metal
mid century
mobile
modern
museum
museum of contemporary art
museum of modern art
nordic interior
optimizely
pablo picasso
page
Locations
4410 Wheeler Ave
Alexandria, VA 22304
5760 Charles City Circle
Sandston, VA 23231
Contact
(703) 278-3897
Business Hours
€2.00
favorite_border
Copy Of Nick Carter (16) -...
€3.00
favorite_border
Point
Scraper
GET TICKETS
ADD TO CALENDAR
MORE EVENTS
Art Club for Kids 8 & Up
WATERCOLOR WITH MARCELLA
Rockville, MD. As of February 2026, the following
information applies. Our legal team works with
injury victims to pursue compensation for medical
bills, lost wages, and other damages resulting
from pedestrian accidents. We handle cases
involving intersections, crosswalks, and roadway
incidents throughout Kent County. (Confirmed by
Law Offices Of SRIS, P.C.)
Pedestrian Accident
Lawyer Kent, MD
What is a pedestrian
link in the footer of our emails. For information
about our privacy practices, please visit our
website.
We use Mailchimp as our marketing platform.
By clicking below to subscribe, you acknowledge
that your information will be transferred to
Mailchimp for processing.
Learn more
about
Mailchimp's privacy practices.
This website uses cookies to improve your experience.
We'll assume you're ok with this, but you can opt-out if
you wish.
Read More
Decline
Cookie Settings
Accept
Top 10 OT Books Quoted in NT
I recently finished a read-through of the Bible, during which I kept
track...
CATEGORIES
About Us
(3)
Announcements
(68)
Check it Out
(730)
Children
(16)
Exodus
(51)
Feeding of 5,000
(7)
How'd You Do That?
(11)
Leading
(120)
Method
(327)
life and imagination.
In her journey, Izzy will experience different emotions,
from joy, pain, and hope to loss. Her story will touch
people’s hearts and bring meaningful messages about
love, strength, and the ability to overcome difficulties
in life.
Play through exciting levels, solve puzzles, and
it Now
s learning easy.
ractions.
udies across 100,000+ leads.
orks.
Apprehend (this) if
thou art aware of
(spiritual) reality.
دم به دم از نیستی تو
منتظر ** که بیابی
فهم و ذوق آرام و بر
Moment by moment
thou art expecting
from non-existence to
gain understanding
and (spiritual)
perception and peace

- EXERCISE:
Show me all lines in the records that contain "practices".

- FINISHED EXERCISE:
about our privacy practices, please visit our
Mailchimp's privacy practices.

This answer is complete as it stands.